Pemkab Gunungkidul Gelar FGD Bahas Satu Data Kemiskinan

Selasa, 24 September 2019 - 13:45 WIB
Pemkab Gunungkidul Gelar FGD Bahas Satu Data Kemiskinan
Pemkab Gunungkidul bekerja sama dengan Combine Resource Institution menggelar FGD Satu Data Kemiskinan di Hotel Ibis Tamarin, Jakarta, Selasa (24/9/2019). FOTO/IST
A A A
JAKARTA - Data kemiskinan yang tidak akurat menjadi penyebab program pemerintah tidak tepat sasaran dan rawan memicu konflik sosial di masyarakat. Walaupun sudah ada Peraturan Presiden No 39/2019 tentang Satu Data Indonesia, tetapi di lapangan masih terjadi kesimpangsiuran data.

Karena itu, Pemerintah Kabupaten Gunungkidul bekerja sama dengan Combine Resource Institution menyelengarakan Focus Group Discussion (FGD) soal "Satu Data Kemiskinan: Bagaimana Mencapainya dan Untuk Siapa?" di Hotel Ibis Tamarin, Jakarta, Selasa (24/9/2019).

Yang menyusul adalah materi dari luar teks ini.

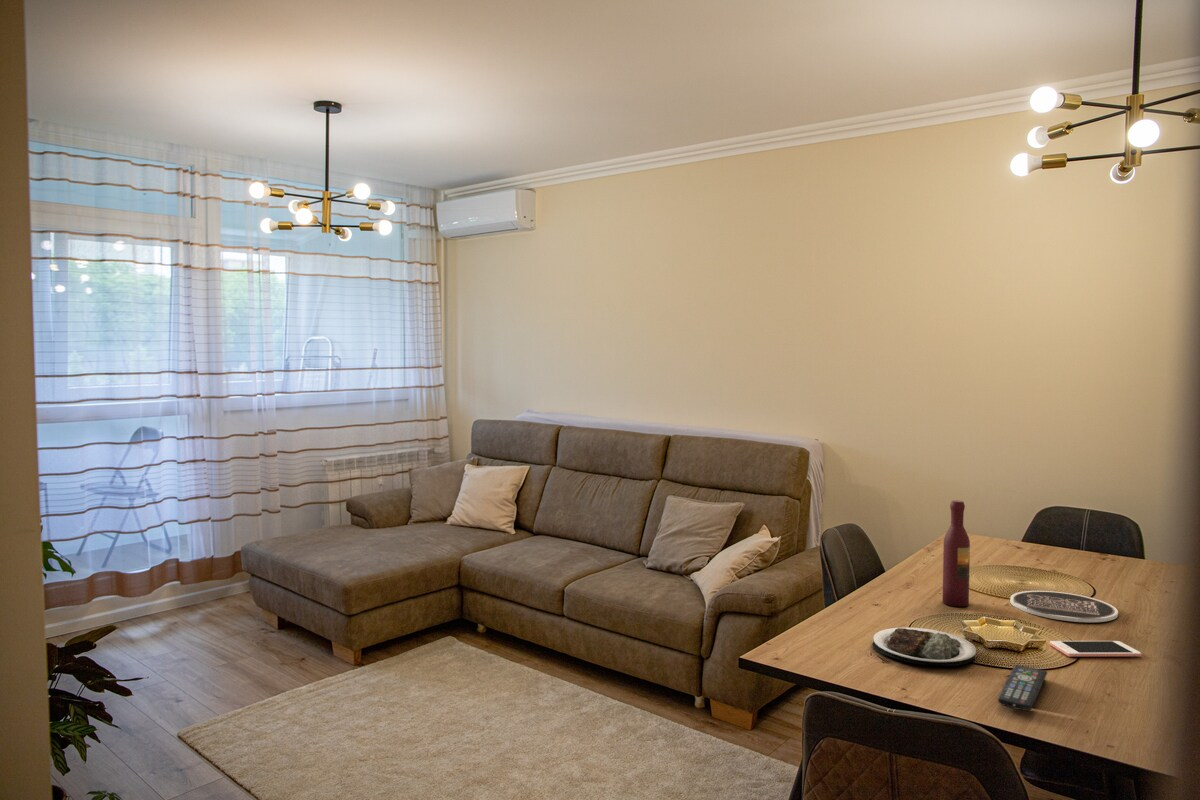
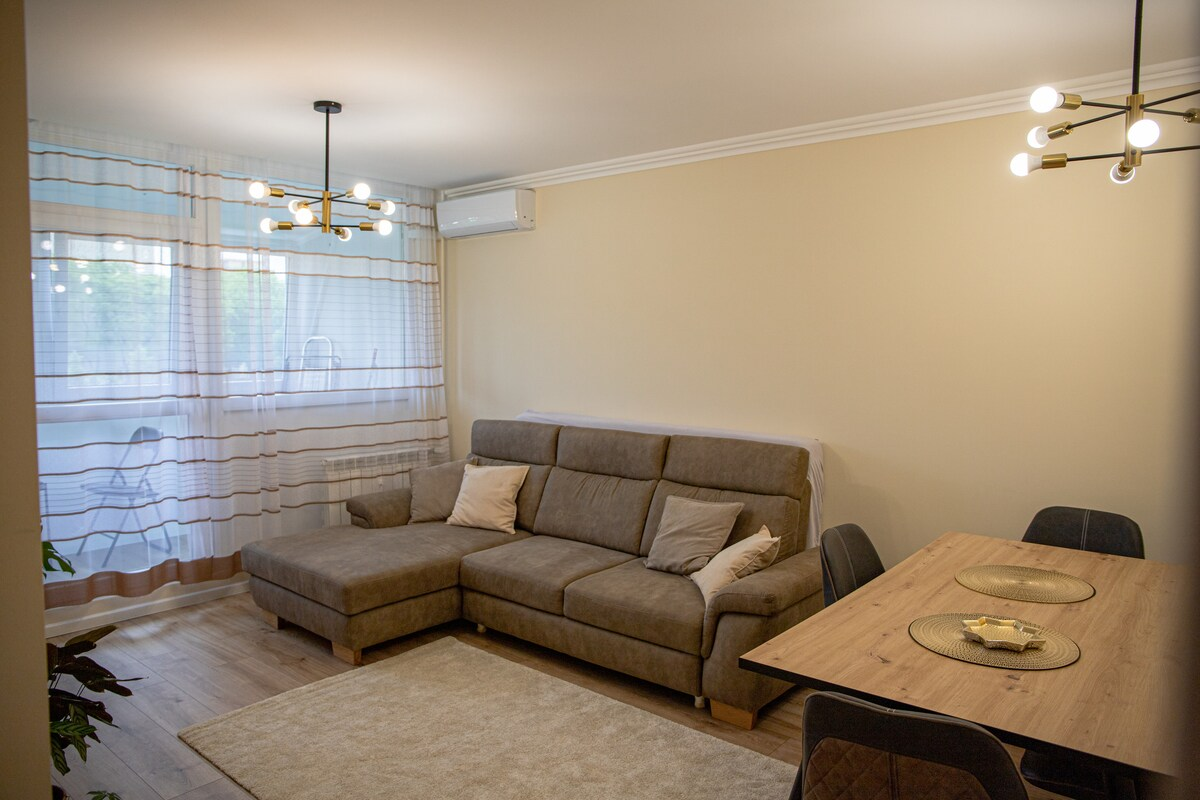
- plate [1009,590,1119,623]
- plate [872,627,977,667]
- wine bottle [942,499,971,607]
- cell phone [1049,640,1142,658]
- remote control [997,664,1048,712]
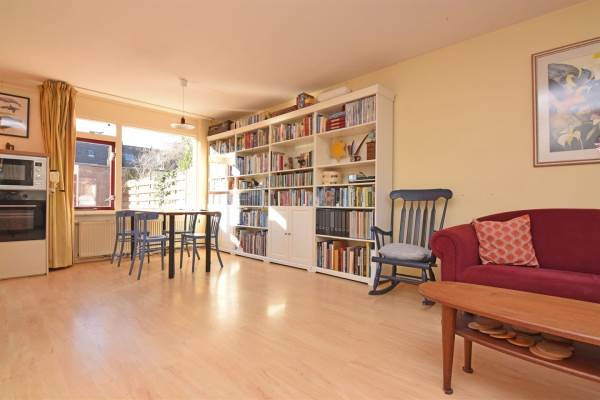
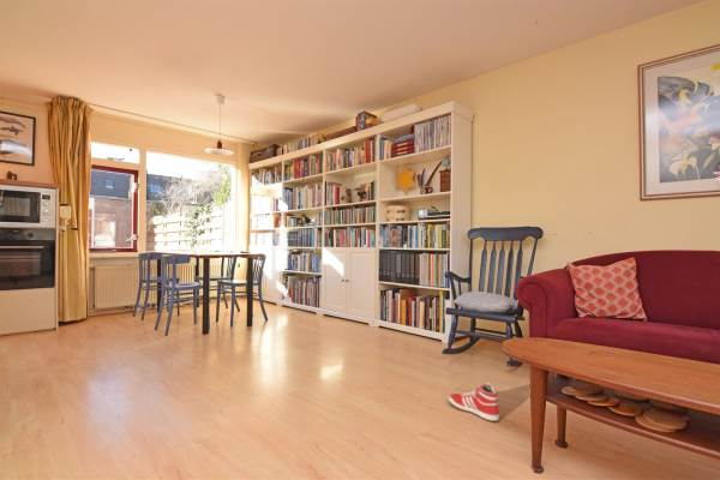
+ sneaker [448,382,500,422]
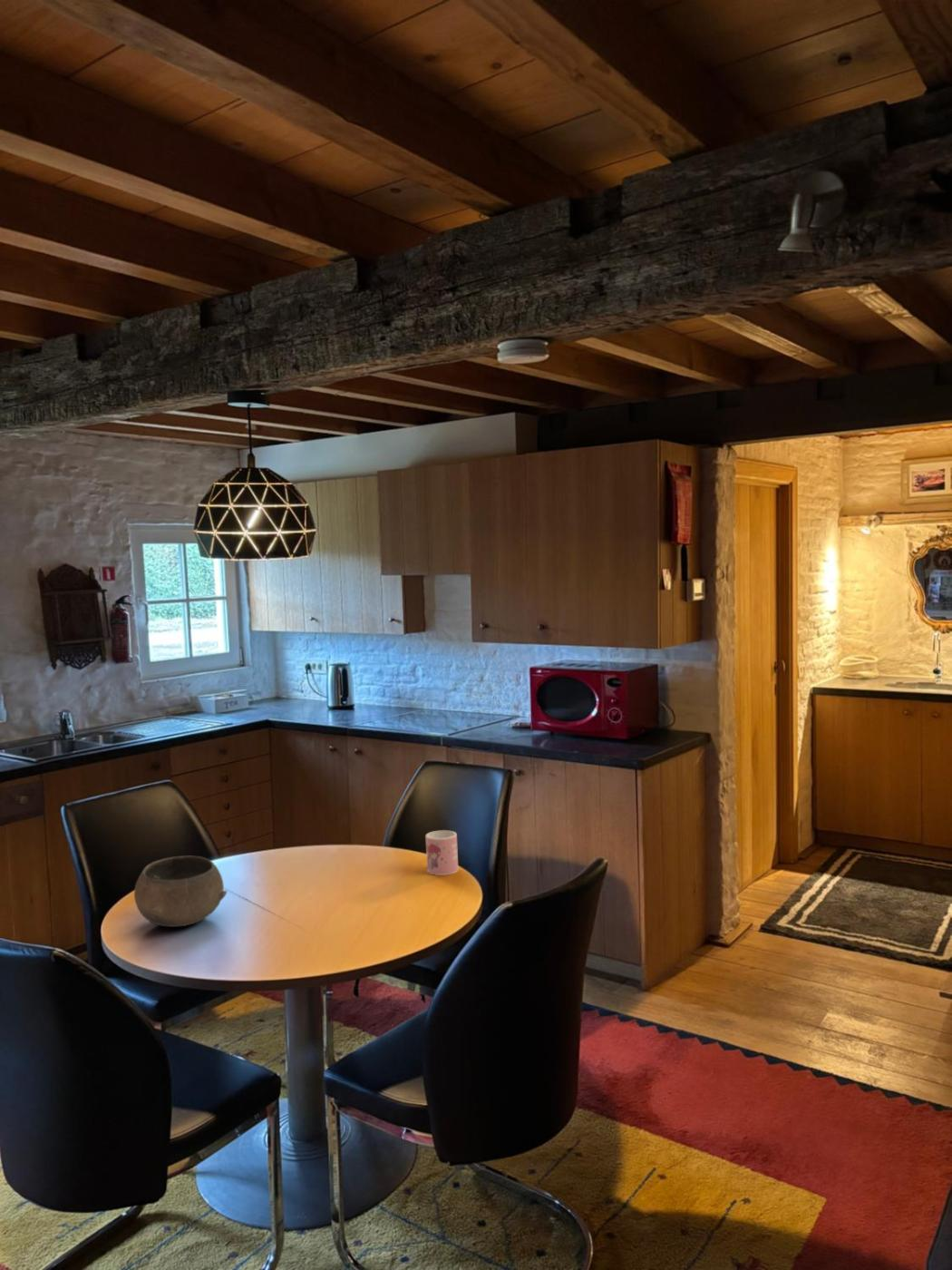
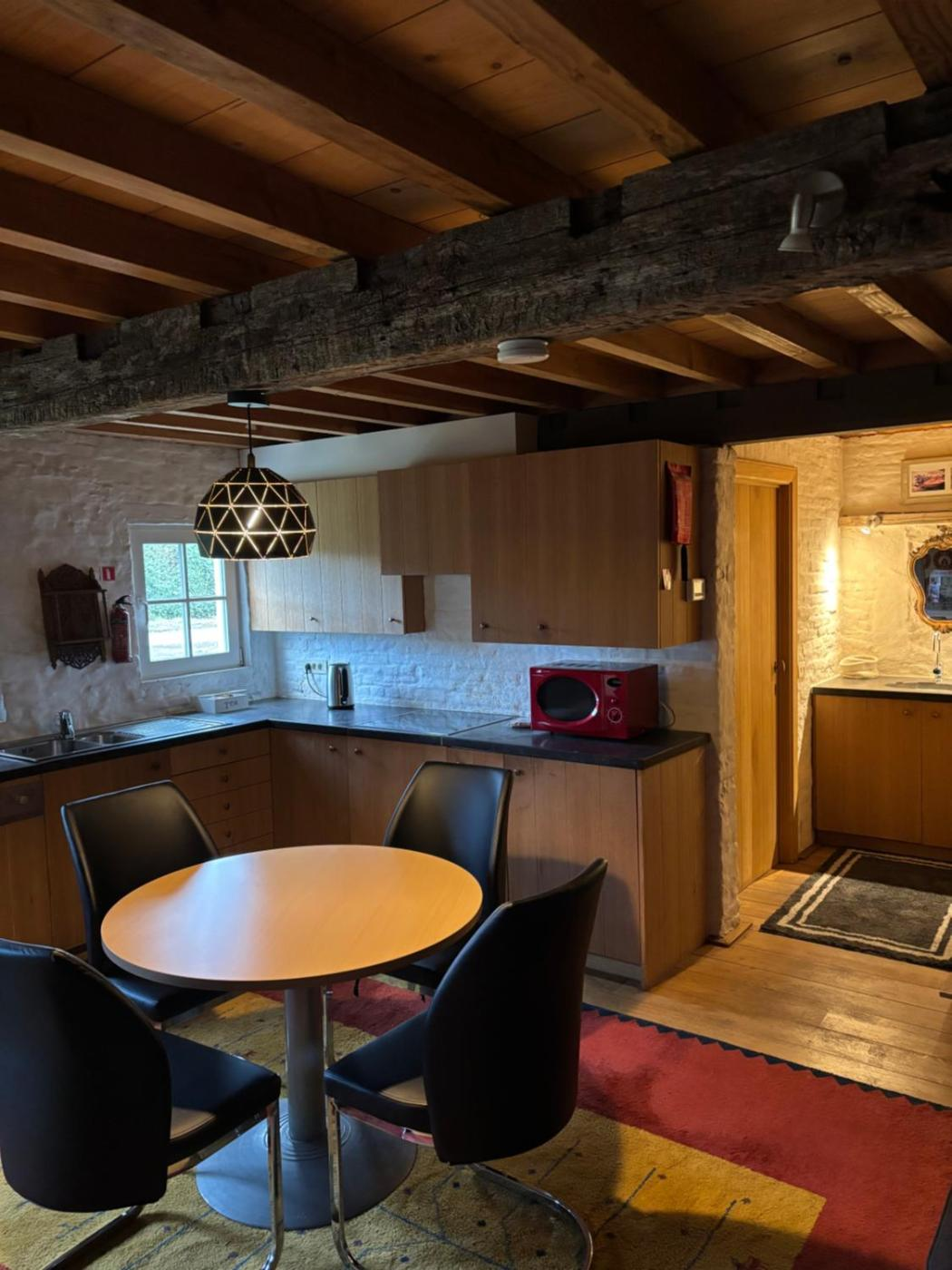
- bowl [133,855,228,928]
- mug [425,829,459,876]
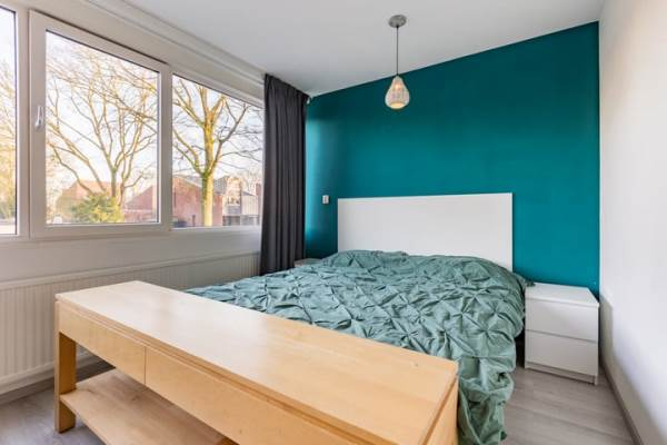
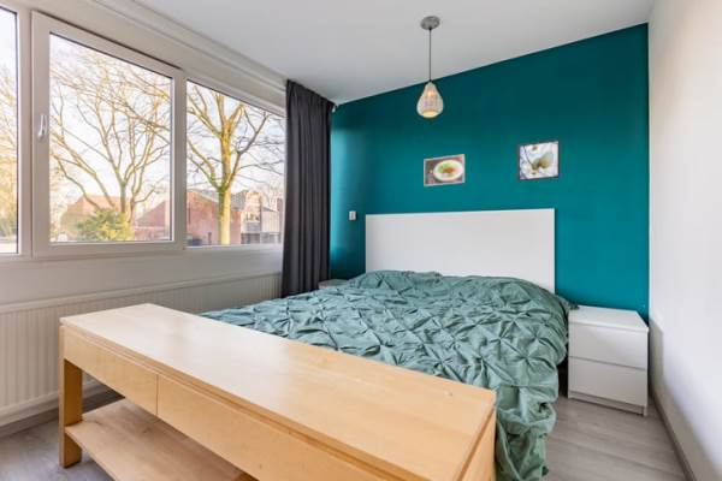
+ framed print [424,154,466,188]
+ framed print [516,138,561,183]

Ketua Dewan Pembina CRI Dodo Julimar dalam sambutannya menyebut bahwa ada problem soal satu data kemiskinan. "Padahal dengan Satu Data Kemiskinan yang lebih dikenali, mudah diakses oleh stakeholder kementerian terkait dan media menjadi penting untuk mencapai keadilan sosial, pengentasan kemiskinan yang lebih akurat," katanya.

Wakil Bupati Gunungkidul Himmawan Wahyudi menginginkan data kemiskinan tidak ada lagi persoalan. Gunungkidul masih disebut daerah miskin karena pernah mengalami tragedi kelaparan hingga ada orang busung lapar pada 1963. Peristiwa ini sangat membekas, akibatnya orang Gunungkidul tidak mau menjual hasil pertaniannya.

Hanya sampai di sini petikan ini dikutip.